===== EXTRACT PROVIDED

Best Practices: Define your app’s needs first—structure vs. scale. Test queries early to avoid surprises. Pitfalls: Don’t overcomplicate SQL with too many joins, and don’t let NoSQL turn into a chaotic mess with no plan.

Next time, we’ll dive deeper into optimising these queries. For now, play with both in your projects—see what clicks for your blogging app! Any questions? Let’s chat!

Slides

In this course we do not cover details of SQL or NoSQL databases, rather discuss which you should use for your project.


Hey everyone, let’s bust some myths!


You might think SQL databases like PostgreSQL are stuck in the past, while NoSQL like MongoDB is the cool new thing. Nope—both can be modern. It’s not about age; it’s how they handle data for our blogging app.


SQL isn’t just stiff tables. It’s relational—data in rows and columns, like a spreadsheet for posts and tags. Flexible queries can filter our blog any way we want. Modern SQL databases allow you to store JSON documents or even atomic arrays!

==========
===== DATASET EXTRACT

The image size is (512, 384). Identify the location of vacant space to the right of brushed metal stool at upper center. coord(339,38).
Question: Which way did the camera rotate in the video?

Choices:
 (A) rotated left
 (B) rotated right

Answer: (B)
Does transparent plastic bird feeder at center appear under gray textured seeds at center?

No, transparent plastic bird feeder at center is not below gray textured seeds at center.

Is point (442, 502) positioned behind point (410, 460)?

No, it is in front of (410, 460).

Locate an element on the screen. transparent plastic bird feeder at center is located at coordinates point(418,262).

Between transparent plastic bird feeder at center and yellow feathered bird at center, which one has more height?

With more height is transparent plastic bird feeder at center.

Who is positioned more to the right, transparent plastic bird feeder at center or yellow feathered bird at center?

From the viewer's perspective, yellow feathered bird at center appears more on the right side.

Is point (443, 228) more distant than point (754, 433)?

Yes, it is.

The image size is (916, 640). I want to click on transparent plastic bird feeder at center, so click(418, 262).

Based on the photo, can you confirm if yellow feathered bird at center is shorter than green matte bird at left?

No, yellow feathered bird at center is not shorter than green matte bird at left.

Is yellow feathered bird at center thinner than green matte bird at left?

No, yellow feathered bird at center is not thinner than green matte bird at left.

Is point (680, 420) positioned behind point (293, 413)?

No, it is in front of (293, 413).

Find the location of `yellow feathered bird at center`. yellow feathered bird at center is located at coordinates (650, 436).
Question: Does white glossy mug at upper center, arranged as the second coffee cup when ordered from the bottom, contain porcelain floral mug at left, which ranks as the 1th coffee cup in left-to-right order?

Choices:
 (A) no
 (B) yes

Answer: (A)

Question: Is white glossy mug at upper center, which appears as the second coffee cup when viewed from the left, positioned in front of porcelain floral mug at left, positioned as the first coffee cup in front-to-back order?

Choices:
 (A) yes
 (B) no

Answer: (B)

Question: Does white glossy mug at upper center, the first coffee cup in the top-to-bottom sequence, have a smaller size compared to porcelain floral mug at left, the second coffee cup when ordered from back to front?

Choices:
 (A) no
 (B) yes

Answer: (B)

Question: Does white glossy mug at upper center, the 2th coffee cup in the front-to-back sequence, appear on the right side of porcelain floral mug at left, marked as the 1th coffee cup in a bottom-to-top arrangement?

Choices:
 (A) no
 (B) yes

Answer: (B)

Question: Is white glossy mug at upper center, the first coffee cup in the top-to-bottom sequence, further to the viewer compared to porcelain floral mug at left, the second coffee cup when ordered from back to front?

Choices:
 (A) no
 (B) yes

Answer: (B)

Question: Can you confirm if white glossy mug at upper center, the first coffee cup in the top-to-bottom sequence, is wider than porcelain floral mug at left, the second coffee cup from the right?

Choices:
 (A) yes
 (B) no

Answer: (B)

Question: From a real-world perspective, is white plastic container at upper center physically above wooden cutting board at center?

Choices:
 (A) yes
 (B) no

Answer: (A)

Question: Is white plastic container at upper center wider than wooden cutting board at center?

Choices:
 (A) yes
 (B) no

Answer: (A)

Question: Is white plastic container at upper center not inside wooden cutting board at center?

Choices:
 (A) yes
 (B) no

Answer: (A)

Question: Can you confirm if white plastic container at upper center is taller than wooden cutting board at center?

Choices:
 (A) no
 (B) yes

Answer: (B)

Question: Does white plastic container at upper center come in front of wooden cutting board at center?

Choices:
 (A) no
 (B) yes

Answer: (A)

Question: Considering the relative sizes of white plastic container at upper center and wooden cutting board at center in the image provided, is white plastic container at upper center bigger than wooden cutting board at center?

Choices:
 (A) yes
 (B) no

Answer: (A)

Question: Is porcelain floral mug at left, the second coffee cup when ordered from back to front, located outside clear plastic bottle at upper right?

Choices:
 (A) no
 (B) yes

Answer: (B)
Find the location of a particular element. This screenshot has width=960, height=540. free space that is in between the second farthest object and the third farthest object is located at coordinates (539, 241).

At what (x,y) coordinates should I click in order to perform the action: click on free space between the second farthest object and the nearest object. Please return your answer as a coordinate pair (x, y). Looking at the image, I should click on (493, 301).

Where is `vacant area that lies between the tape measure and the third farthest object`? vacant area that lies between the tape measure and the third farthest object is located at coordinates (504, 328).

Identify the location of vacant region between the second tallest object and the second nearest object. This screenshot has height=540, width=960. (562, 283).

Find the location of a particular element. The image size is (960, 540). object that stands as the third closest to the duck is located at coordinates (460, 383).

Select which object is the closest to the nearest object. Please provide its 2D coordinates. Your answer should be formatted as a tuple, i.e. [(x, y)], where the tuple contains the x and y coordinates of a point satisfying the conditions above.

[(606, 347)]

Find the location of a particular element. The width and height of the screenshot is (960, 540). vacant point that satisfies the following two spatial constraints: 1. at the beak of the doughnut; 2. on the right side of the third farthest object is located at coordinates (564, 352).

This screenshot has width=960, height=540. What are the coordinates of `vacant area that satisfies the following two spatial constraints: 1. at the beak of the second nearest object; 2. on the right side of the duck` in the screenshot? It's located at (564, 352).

==========
===== DATASET EXTRACT

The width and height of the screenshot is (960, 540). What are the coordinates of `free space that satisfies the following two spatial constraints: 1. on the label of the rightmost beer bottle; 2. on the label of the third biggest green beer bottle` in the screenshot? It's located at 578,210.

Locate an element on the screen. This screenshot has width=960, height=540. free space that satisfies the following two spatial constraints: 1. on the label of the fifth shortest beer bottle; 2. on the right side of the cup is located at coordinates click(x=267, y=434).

==========

**WORK INSTRUCTION 1:**
Rewrite everything from "Best Practices: Define" down to "with no plan." in the SQL and NoSQL text, putting "subqueries" in place of "joins".
**WORK INSTRUCTION 2:**
Answer from the SQL and NoSQL text:
(a) Which SQL database is named as an example?
(b) What is the next session planned to cover?
(c) What does the course not cover?

**ANSWER AREA 1:**
Best Practices: Define your app’s needs first—structure vs. scale. Test queries early to avoid surprises. Pitfalls: Don’t overcomplicate SQL with too many subqueries, and don’t let NoSQL turn into a chaotic mess with no plan.

**ANSWER AREA 2:**
(a) PostgreSQL
(b) Optimising these queries
(c) Details of SQL or NoSQL databases